The British PM announced a Net Zero Strategy as the UK looks up to Qatar’s success in sustainability.
Britain’s Prime Minister Boris Johnson said the UK aims to become the “Klondike of carbon capture” and the “Qatar of hydrogen,” as it heads toward a “green industrial revolution.”
Speaking at the Global Investment Summit at the Science Museum in London, Johnson announced plans worth £9.7 billion to boost renewable energy technologies, creating at least 30,000 job vacancies across the country.
This comes as part of the UK’s Net Zero Strategy to shift to green power by 2035. So far, 18 deals have been secured, the official said.
“We want to be the Qatar of hydrogen – I think Qatar may already be the Qatar of hydrogen, but we want to be with you,” Johnson said, expressing his government’s ambition towards implementing sustainable plans to join global efforts in fighting climate change.
He also stressed on the global responsibility to act on reducing carbon emissions as “we were the first to knit the deadly tea cosy of CO2 that is now driving climate change.”

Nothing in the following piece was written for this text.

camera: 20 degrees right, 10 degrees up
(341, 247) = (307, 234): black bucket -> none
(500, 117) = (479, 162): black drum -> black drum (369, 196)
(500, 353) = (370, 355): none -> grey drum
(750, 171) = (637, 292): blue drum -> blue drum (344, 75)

The PM stressed the private sector has a substantial role to play in joining national efforts to achieve the goal, highlighting successes in introducing wind power to the market.

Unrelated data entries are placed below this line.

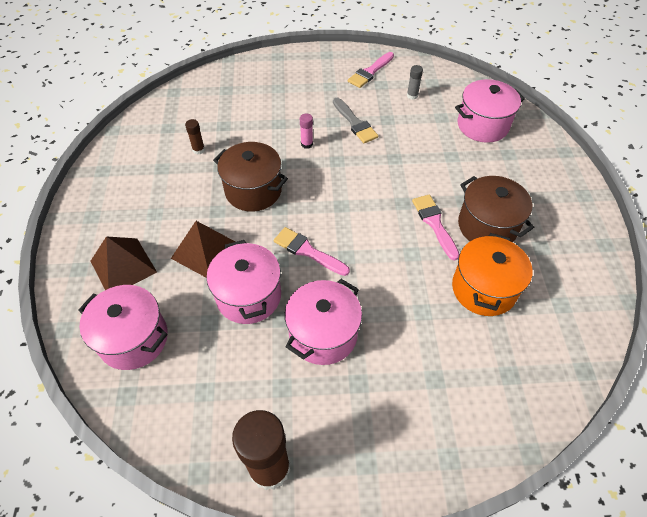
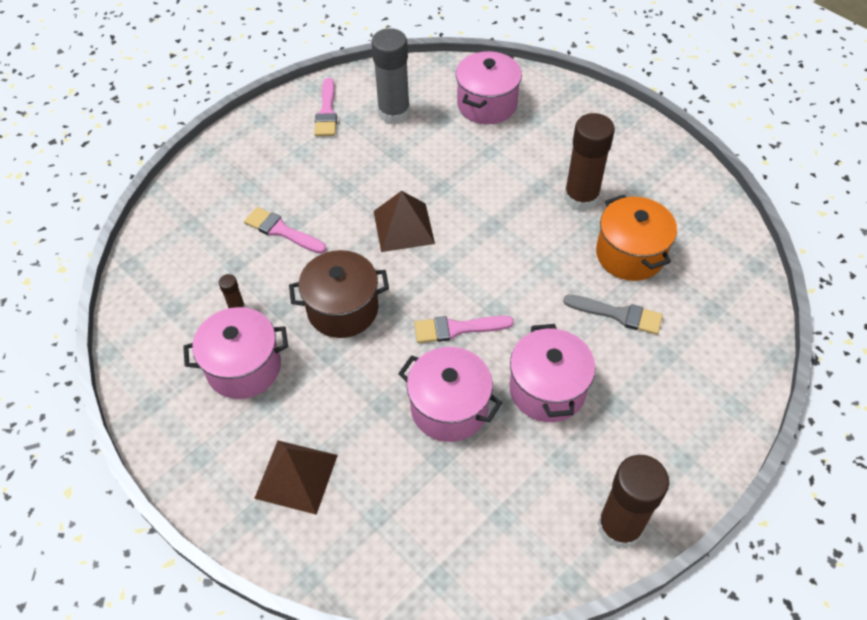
camera: 40 degrees left, 0 degrees up
(133, 339) = (387, 529): pink pot -> pink pot (244, 367)
(205, 251) = (362, 399): brown pyramid -> brown pyramid (403, 227)
(307, 144) = (344, 227): pink glue stick -> none
(355, 123) = (368, 175): grey brush -> grey brush (618, 314)
(412, 95) = (394, 113): grey glue stick -> grey glue stick, size x2.30
(434, 223) = (538, 225): pink brush -> pink brush (282, 231)
(487, 226) = (581, 197): brown pot -> brown glue stick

The UK has the skills, the drive and the ingenuity to build the green economy of the future.
— UK Prime Minister (@10DowningStreet) October 19, 2021
“I can deploy billions – with the approval of the Chancellor, obviously – but you in this room, you can deploy trillions,” the PM said, addressing investors in the private sector.
He also expressed hope that increasing investment and consumer demand will lead to a drop in prices.
The deals sought by the UK government support growth in different sectors, including wind and hydrogen energy, sustainable homes and carbon capture and storage.
“Green is good. Green is right. Green works. And that is the way ahead for the whole planet.”
During the event, Johnson announced a £400 million partnership with Bill Gates to promote investment in clean energy technologies ahead of the upcoming COP26 summit in Glasgow.
He also confirmed that the government had committed £200 million, with the Microsoft co-founder matching the figure.
The British government is making “big bets” on electric vehicles, gigafactories for battery production, as well as solar power, the PM said, noting hydrogen was an integral part of the solution.
“To drive a digger or a truck or to hurl a massive passenger plane down a runway, you need what Jeremy Clarkson used to call ‘grunt’ – I think there may be a technical term for it – but ‘grunt’,” he said.
“Hydrogen provides that grunt, so we are making big bets on hydrogen, we are making bets on solar and hydro, and, yes – of course – on nuclear as well, for our base-load.”
Earlier, Anne-Marie Trevelyan, the international trade secretary, proposed new government plans to replace gas boilers with heat pumps.
Some 90,000 households will receive £5,000 vouchers to replace their gas boiler with a low carbon heat pump to eliminate existing fossil fuel boilers as part of the 2035 vision.
The plan is set to be inaugurated in April 2022, however residents will have to pay part of the fees as the government will not cover the full cost.
Qatar’s fight against climate change
Authorities in Doha have been employing extensive efforts towards a more sustainable environment, in line with Qatar’s National Vision 2030.
In the wake of fighting climate change and implementing eco-friendly alternatives, the Gulf state has set plans to convert 25% of public transport to electric in 2022 – just in time for the World Cup – with 100% expected by 2030.
The strategy includes gradually transporting the public bus services, government school buses, and Doha Metro’s buses to full-electric.
It also includes providing and installing over 600 charging devices at bus warehouses and stations, Metro stations and other select locations to support the new electric buses.
This aims to reduce harmful carbon emissions caused by conventional buses in less than a decade from now, in addition to achieving efforts to maintain environmental sustainability.
On Tuesday, Qatar took yet another major step in appointing Minister of Environment and Climate Change Sheikh Dr. Faleh bin Nasser bin Ahmed bin Ali Al Thani to lead national projects concerning the environments as part of the newly-established ministry.
Meanwhile, Qatar’s biggest state-owned liquefied natural gas [LNG] supplier recently announced a new brand identity, changing its name to QatarEnergy to reflect the company’s vision and aspirations to deliver cleaner energy to the world.
Authorities have also vowed to stage the world’s first ever ‘green’ World Cup next year.